[SOURCE DATA Boundary: Start]

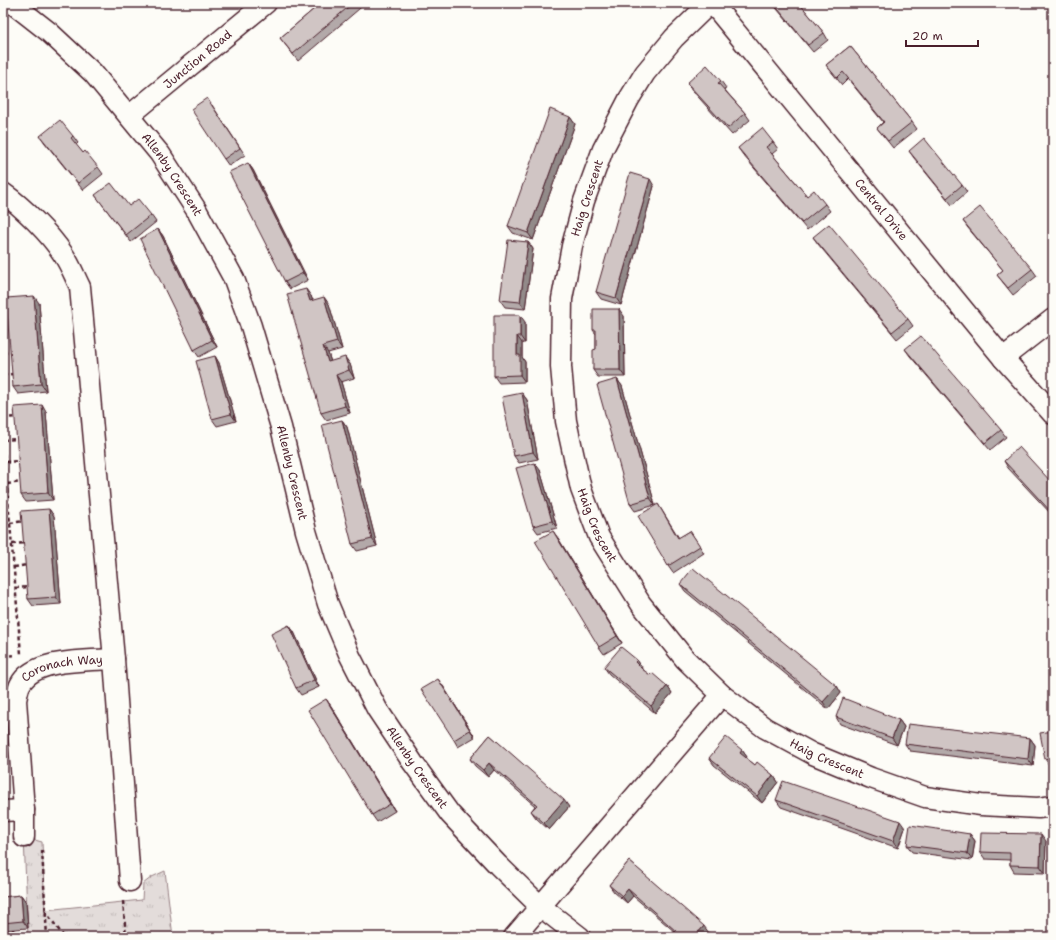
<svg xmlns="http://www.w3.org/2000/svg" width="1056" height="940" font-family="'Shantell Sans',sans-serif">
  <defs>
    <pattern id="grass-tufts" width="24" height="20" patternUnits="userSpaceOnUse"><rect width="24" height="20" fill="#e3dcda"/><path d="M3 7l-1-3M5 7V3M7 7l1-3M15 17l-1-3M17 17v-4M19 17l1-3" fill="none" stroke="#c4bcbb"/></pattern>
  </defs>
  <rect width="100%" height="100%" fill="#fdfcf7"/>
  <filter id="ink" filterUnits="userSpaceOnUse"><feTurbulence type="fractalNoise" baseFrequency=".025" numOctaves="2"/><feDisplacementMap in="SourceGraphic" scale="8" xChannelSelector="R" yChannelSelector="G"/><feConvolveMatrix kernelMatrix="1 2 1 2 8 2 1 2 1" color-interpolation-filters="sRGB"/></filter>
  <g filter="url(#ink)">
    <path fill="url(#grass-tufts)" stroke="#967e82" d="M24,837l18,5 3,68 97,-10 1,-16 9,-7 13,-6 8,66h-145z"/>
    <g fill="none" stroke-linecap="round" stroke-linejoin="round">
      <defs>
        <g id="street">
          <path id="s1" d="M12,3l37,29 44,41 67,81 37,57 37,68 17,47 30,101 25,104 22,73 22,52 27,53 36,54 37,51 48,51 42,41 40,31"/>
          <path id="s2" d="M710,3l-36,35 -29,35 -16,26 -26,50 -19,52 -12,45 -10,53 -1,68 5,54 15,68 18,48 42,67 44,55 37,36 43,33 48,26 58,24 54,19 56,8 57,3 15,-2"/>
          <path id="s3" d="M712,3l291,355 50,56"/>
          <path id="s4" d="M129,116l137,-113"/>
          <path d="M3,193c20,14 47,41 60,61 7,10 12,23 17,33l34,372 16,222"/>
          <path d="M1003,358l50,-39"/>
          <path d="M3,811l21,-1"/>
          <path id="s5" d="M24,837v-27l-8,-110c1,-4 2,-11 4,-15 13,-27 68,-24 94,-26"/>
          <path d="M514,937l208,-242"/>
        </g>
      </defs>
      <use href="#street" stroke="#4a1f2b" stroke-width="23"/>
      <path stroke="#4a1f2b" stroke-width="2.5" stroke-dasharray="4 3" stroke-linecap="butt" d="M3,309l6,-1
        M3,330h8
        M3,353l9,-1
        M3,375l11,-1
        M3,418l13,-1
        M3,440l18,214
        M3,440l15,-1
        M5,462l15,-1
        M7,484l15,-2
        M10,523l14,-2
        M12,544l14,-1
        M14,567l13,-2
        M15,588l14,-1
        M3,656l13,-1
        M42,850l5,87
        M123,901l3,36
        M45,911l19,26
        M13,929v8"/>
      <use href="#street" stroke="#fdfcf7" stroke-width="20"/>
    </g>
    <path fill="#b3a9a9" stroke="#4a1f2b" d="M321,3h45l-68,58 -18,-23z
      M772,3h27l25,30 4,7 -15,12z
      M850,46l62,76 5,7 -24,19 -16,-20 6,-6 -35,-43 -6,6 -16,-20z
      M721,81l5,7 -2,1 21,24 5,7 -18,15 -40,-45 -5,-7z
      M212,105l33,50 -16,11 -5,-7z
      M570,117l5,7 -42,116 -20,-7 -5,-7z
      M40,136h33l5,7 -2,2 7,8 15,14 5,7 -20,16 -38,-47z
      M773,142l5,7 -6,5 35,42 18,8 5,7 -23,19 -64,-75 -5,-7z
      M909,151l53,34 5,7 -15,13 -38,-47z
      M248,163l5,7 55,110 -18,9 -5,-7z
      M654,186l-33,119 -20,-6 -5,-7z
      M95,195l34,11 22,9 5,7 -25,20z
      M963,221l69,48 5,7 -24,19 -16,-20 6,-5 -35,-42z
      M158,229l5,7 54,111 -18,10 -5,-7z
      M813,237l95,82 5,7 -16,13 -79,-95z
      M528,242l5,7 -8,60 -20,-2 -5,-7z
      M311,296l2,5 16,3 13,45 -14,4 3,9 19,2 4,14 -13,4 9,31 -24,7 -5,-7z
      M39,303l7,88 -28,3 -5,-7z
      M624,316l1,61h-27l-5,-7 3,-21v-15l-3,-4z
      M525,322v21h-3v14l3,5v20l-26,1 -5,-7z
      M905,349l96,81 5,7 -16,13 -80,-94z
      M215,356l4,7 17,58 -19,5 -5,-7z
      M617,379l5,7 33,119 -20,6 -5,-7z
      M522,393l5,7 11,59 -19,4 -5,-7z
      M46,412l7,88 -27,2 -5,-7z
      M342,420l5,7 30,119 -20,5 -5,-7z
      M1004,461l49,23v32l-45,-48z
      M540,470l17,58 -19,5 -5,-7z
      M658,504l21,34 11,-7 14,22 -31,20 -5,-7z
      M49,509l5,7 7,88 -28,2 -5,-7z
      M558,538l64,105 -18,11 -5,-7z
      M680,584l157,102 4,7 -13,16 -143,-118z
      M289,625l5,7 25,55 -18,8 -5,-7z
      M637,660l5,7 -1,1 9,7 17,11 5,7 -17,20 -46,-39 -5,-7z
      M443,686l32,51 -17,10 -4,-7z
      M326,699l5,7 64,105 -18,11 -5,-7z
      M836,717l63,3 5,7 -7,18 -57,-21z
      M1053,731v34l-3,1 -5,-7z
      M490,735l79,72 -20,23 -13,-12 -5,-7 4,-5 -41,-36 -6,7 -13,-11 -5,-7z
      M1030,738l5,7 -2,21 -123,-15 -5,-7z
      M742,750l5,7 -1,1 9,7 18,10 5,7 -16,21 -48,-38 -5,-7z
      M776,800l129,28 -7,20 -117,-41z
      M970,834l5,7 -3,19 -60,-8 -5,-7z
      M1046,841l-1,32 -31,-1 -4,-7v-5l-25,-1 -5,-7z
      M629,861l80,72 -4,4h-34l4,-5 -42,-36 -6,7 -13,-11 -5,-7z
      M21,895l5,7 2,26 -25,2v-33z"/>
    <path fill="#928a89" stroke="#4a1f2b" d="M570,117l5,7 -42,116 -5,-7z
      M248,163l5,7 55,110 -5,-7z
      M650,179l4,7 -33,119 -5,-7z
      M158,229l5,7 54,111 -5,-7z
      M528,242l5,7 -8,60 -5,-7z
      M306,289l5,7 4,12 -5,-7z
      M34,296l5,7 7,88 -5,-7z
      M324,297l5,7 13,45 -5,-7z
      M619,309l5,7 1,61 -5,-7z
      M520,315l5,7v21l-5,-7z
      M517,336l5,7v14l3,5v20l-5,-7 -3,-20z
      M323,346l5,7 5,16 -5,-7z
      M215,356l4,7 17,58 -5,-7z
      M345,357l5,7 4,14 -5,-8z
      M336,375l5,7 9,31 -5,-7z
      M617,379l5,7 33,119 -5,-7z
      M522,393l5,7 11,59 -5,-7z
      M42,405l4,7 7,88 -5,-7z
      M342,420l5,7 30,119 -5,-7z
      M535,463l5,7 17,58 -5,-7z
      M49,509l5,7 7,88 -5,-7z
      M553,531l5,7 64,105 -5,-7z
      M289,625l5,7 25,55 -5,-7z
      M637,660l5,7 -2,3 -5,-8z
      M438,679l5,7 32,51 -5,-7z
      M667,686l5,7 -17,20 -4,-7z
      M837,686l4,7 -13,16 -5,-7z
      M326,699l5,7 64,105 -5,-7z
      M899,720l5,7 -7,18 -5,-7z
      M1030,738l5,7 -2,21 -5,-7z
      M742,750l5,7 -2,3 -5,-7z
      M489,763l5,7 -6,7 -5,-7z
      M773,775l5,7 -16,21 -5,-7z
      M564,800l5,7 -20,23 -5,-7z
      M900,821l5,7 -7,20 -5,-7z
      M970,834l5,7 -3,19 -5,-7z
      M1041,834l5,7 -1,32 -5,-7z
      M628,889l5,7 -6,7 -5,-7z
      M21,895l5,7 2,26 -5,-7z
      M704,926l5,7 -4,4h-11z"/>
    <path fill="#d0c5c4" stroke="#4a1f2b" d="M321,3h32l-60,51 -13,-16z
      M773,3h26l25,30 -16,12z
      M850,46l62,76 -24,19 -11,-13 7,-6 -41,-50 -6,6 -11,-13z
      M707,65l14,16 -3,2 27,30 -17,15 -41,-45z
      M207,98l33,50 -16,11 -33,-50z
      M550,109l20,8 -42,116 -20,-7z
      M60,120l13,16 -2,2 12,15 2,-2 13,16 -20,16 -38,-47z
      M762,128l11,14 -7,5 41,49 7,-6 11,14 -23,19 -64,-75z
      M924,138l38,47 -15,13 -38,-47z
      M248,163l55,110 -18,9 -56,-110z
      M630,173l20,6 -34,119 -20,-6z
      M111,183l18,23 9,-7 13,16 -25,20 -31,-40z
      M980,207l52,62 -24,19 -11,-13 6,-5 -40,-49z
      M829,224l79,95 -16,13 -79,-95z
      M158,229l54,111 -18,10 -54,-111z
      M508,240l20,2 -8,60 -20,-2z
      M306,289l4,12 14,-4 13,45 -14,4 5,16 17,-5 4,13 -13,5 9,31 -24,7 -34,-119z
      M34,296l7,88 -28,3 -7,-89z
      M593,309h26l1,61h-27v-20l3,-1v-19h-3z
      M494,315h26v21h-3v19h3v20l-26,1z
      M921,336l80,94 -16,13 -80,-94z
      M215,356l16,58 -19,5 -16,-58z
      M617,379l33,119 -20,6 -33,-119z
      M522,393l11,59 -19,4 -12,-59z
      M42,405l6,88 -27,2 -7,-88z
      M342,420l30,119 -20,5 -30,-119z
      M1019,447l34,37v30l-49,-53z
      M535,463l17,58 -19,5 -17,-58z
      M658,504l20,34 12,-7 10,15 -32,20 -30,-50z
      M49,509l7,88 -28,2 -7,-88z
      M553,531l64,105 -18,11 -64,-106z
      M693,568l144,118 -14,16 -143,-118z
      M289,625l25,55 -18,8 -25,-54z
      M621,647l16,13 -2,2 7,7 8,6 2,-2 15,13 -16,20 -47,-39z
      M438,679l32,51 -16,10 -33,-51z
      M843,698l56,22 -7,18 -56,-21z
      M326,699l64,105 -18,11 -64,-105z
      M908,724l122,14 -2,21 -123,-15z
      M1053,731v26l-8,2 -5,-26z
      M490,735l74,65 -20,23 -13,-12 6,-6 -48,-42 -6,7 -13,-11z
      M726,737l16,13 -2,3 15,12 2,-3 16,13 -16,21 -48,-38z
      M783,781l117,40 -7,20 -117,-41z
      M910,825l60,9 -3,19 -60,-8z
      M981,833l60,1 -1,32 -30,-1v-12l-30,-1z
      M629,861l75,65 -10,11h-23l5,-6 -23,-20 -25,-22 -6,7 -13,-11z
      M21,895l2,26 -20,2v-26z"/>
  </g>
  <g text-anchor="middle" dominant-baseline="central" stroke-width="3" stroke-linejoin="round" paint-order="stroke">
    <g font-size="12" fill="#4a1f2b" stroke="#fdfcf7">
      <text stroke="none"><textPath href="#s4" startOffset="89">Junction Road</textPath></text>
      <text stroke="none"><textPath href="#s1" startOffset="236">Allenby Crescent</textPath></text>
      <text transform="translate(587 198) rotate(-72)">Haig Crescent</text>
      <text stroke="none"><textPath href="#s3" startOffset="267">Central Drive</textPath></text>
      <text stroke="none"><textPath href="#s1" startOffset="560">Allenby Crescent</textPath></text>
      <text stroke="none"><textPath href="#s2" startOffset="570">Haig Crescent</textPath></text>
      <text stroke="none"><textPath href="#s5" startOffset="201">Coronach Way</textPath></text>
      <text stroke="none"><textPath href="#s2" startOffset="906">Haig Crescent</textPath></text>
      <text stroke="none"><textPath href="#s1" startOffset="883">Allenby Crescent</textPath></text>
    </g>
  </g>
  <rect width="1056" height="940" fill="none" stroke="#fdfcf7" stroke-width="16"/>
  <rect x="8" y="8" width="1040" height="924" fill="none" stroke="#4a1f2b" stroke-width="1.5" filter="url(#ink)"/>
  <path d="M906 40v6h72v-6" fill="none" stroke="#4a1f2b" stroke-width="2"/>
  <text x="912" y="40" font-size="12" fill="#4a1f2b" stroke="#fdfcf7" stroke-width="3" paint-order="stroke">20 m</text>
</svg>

[SOURCE DATA Boundary: End]
[SOURCE DATA Boundary: Start]

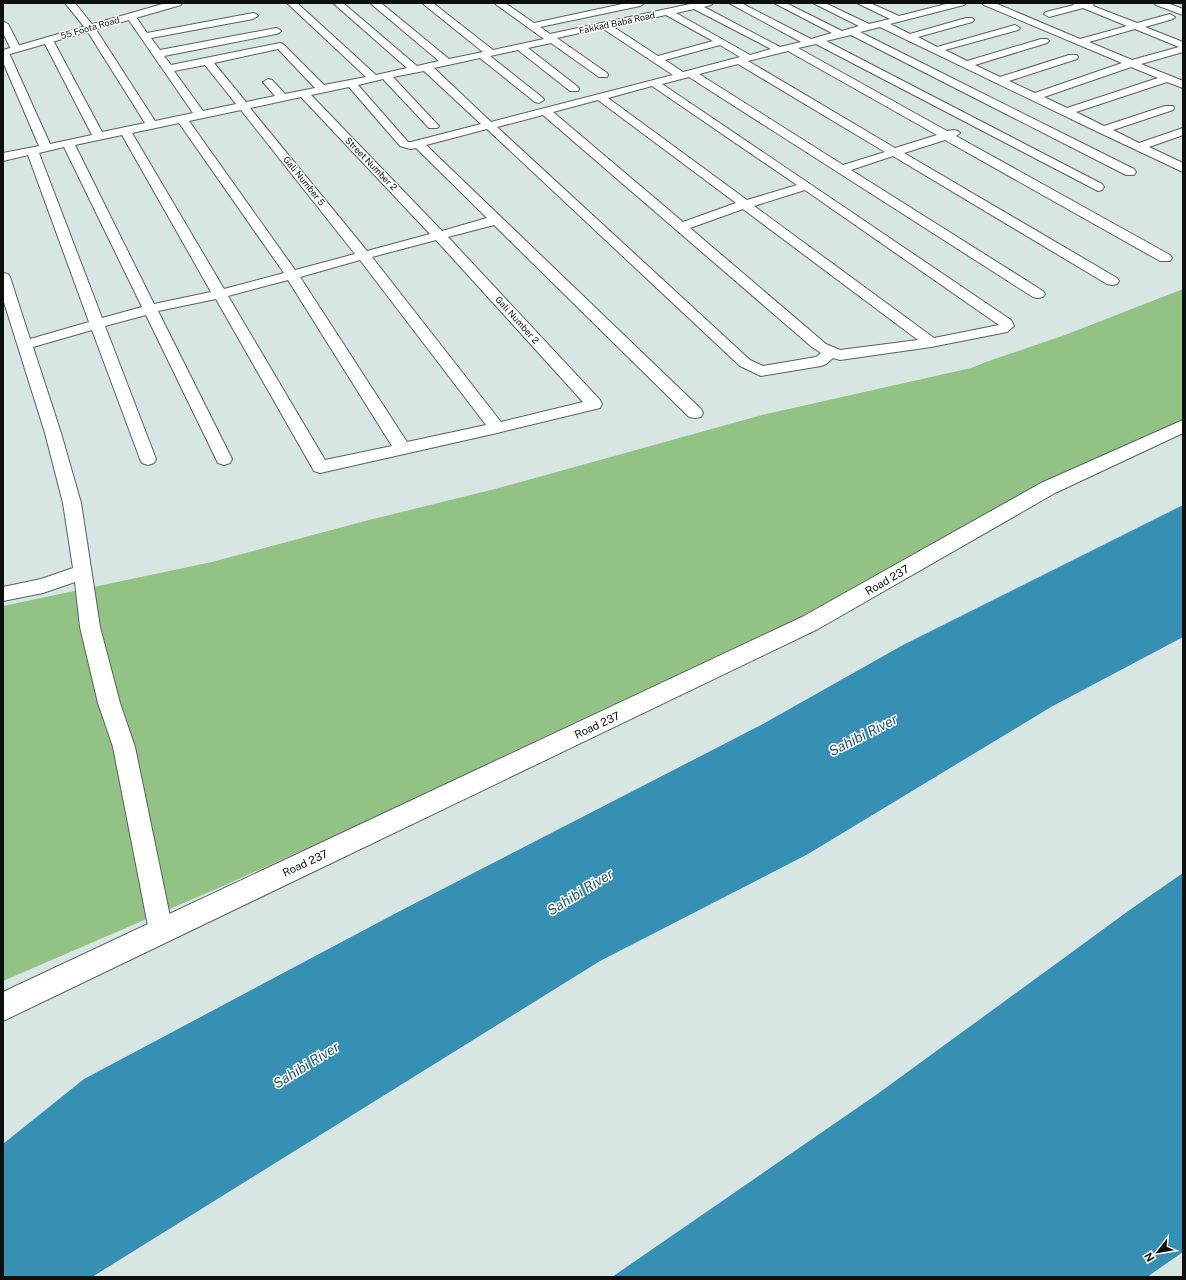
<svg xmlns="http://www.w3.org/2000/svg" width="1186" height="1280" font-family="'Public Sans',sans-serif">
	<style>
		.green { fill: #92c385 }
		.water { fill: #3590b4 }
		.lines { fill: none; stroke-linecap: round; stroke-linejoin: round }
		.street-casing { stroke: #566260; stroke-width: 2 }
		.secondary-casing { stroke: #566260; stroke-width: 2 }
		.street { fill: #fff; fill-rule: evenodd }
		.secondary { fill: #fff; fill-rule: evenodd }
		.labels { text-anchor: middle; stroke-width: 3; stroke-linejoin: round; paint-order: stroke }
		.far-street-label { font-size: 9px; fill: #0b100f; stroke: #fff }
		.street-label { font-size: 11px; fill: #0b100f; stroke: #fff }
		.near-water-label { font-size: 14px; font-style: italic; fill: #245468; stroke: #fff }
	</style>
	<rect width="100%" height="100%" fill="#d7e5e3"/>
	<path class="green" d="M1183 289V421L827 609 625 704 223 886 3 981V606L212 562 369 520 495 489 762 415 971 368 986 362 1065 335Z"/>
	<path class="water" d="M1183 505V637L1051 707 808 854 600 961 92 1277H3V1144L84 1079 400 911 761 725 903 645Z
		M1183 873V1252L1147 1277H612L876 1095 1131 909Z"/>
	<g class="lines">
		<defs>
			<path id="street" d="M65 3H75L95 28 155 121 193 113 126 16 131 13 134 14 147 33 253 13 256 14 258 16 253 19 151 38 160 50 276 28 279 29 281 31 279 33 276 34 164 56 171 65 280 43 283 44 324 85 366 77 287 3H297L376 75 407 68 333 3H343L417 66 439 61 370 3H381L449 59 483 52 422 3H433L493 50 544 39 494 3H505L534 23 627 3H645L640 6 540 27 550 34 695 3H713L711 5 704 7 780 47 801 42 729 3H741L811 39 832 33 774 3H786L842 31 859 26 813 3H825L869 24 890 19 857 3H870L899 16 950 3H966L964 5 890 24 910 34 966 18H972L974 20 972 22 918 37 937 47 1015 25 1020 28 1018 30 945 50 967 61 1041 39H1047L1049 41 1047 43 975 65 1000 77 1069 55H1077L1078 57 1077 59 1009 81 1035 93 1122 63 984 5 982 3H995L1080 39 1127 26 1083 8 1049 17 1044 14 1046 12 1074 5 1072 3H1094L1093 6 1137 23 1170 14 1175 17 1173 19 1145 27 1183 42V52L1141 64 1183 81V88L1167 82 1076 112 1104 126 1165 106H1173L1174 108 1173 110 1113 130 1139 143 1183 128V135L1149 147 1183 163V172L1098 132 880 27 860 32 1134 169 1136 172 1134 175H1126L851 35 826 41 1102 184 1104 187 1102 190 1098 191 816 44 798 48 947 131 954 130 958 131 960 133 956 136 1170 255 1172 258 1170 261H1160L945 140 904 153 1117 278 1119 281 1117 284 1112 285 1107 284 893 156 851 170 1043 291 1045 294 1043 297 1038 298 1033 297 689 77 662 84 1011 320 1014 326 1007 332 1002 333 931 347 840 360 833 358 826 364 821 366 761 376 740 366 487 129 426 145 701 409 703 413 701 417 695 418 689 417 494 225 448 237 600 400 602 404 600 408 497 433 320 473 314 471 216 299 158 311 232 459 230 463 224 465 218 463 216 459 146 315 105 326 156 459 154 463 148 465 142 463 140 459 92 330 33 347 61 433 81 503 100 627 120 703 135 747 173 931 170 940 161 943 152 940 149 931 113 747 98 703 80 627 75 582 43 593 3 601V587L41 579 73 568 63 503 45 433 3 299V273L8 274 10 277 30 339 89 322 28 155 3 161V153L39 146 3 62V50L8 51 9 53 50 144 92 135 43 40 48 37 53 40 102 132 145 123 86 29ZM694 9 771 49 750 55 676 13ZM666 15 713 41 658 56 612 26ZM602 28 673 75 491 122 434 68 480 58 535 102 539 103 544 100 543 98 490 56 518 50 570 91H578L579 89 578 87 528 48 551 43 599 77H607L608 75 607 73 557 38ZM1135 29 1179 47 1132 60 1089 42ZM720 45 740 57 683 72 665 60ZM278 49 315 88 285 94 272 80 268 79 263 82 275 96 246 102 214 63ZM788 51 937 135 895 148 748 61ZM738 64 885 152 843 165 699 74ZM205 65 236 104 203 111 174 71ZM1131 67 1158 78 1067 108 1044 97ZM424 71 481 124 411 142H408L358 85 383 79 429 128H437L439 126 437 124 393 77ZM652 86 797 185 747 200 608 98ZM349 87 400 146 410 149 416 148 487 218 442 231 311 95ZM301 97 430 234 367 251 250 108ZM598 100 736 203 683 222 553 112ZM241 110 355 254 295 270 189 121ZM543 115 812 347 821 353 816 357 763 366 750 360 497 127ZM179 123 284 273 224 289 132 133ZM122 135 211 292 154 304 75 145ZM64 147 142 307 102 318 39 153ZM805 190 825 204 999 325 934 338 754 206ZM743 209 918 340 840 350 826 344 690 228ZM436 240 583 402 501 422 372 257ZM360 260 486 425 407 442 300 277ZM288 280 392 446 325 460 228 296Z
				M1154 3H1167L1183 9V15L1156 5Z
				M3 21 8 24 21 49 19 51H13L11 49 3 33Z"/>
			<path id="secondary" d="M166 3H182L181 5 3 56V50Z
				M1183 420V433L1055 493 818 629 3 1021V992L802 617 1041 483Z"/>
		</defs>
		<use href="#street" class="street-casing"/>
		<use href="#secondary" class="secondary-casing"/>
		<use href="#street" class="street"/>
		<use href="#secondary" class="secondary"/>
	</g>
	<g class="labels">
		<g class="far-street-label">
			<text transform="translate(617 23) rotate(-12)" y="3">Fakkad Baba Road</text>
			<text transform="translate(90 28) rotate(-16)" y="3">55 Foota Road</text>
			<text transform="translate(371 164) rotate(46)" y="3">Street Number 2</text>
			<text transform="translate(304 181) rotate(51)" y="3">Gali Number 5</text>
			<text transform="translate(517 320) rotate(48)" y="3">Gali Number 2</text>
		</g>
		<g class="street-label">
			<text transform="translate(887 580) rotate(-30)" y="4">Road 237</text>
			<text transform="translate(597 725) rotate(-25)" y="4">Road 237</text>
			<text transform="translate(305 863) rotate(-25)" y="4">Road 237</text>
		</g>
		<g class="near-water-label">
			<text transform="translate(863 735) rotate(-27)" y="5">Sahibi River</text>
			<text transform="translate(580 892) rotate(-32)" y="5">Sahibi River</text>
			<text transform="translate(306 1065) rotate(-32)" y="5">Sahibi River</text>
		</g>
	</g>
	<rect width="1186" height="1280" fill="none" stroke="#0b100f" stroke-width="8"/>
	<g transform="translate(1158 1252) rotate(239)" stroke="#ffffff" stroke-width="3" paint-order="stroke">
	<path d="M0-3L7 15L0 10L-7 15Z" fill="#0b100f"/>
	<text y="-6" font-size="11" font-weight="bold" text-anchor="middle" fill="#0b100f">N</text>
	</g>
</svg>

[SOURCE DATA Boundary: End]

> INSTRUCTIONS TO FOLLOW
Copy every line in the data above that has the string "lines" in it.

> ANSWER SPACE
		.lines { fill: none; stroke-linecap: round; stroke-linejoin: round }
	<g class="lines">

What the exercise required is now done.